- _本文抜粋_:
中山氏:「もう一つ膨めれば、オフサイドじゃないんですよね。FWだと前へ前へという意識が強くなってしまうんで、どうしても一歩、相手より先に出たくなっちゃうんですけど」
実況:「後ろに戻れないまでも」
中山氏:「横に1歩戻れれば」
松木氏:「“急がば回れ”だね」
中山氏:「……ええ。そうですね」

 たしかに解説者が専門用語を使えば、「よく知っている」「詳しい」などと評価される傾向があるが、難しいことを分かりやすく説明できるのが、真の専門家だ。

 サッカー初心者にとって、オフサイドはもっとも理解しにくいものといわれている。そういう意味で、松木氏の“急がば回れ”は老若男女誰が聞いても理解できる非常に明解な説明なのである。FWはオフサイドになりそうになったら、急いで近道をするよりも、むしろ回り道でも安全な道を通ったほうがいい。中山氏が約17秒を要した説明を、松木氏はたった1秒でまとめた。

 後半37分、MF香川真司に代わってMF細貝萌が投入される。選手交代で、システムが変更になりそうな場面。一般視聴者にとっては、非常にわかりづらいシーンだが、実況とピッチリポーター・名波浩氏のやりとりを踏まえて、松木氏は簡素にまとめた。

実況:「名波さん、遠藤がちょっと前に出るんですかね?」
名波氏:「遠藤をちょっと前に出してますし。遠藤自体、ボール触れてないんで、ポジション変えるのは有効的かもしれないですね」
実況:「3バックに代えますか? いや、今、酒井宏樹が戻ってます。一時的かもしれませんが、遠藤がトップ下に入って、本田が右サイド、岡崎が今、左に回っています」
松木氏:「いやだから、攻めに強いヤツが前線にいて、守りに強いヤツが中盤から後ろという考え方をすればいいってことですよね」

 少し乱暴な物言いにも聞こえるが、いわれてみれば、遠藤保仁、本田圭祐、岡崎慎司はたしかに“攻めに強いヤツ”だ。日本代表戦を少しでも観ている視聴者であれば、理解ができる。そして、DFの酒井宏樹、ボランチとして投入された細貝萌はたしかに“守りに強いヤツ”なのだ。これほどわかりやすい解説はない。

 日本が同点に追いついた直後、ベルギーの陣形が変容ぶりを目の当たりにすると、「これ不思議ですよね。得点は相手を崩すんだよね……当たり前か」と一人ボケ突っ込みも魅せた松木氏。親しみやすさ、万人へ伝える力、たしかなサッカー眼……松木解説の愛される理由が存分にわかる一戦だった。

ページ単位のテキスト抽出:
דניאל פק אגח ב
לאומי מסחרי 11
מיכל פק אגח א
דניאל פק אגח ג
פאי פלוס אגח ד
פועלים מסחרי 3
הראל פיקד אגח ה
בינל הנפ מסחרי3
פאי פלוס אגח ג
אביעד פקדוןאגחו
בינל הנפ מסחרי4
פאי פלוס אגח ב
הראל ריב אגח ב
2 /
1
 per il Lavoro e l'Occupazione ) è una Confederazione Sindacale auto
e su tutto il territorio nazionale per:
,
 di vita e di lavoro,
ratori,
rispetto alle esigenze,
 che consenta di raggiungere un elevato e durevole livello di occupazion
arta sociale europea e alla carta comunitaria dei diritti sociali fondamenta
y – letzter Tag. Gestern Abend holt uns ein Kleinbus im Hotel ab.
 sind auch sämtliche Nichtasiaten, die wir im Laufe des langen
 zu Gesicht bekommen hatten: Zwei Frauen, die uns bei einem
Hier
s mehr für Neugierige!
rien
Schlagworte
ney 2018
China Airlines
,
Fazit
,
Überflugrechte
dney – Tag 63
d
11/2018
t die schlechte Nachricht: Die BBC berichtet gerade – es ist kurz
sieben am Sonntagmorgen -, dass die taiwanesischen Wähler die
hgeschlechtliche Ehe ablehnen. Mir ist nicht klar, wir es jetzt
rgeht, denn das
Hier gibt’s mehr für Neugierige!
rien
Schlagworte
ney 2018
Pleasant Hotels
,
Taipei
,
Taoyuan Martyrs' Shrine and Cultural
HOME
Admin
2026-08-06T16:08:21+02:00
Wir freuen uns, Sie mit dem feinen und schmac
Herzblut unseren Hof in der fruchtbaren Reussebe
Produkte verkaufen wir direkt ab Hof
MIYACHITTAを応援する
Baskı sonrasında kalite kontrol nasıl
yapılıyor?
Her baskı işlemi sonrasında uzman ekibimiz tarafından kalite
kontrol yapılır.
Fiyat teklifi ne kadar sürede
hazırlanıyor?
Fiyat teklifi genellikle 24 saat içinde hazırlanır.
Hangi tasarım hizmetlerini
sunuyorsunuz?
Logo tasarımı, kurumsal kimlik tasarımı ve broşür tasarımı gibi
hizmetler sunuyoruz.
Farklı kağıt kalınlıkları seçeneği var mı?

- _練習問題 A_:
サッカー解説を扱った本文抜粋のうち、「サッカー初心者にとって、オフサイドは」で始まる段落を、主な事実を残したまま箇条書きにまとめてください。
- _練習問題 B_:
記録の冒頭の行から「sind auch sämtliche」を含む行までを、両端の行も含めてそのまま出力してください。

- _解答欄 A_:
- サッカー初心者にとって、オフサイドはもっとも理解しにくいものといわれている。
- 松木氏の“急がば回れ”は、老若男女誰が聞いても理解できる非常に明解な説明である。
- FWはオフサイドになりそうになったら、急いで近道をするよりも、回り道でも安全な道を通ったほうがいい。
- 中山氏が約17秒を要した説明を、松木氏はたった1秒でまとめた。

- _解答欄 B_:
דניאל פק אגח ב
לאומי מסחרי 11
מיכל פק אגח א
דניאל פק אגח ג
פאי פלוס אגח ד
פועלים מסחרי 3
הראל פיקד אגח ה
בינל הנפ מסחרי3
פאי פלוס אגח ג
אביעד פקדוןאגחו
בינל הנפ מסחרי4
פאי פלוס אגח ב
הראל ריב אגח ב
2 /
1
 per il Lavoro e l'Occupazione ) è una Confederazione Sindacale auto
e su tutto il territorio nazionale per:
,
 di vita e di lavoro,
ratori,
rispetto alle esigenze,
 che consenta di raggiungere un elevato e durevole livello di occupazion
arta sociale europea e alla carta comunitaria dei diritti sociali fondamenta
y – letzter Tag. Gestern Abend holt uns ein Kleinbus im Hotel ab.
 sind auch sämtliche Nichtasiaten, die wir im Laufe des langen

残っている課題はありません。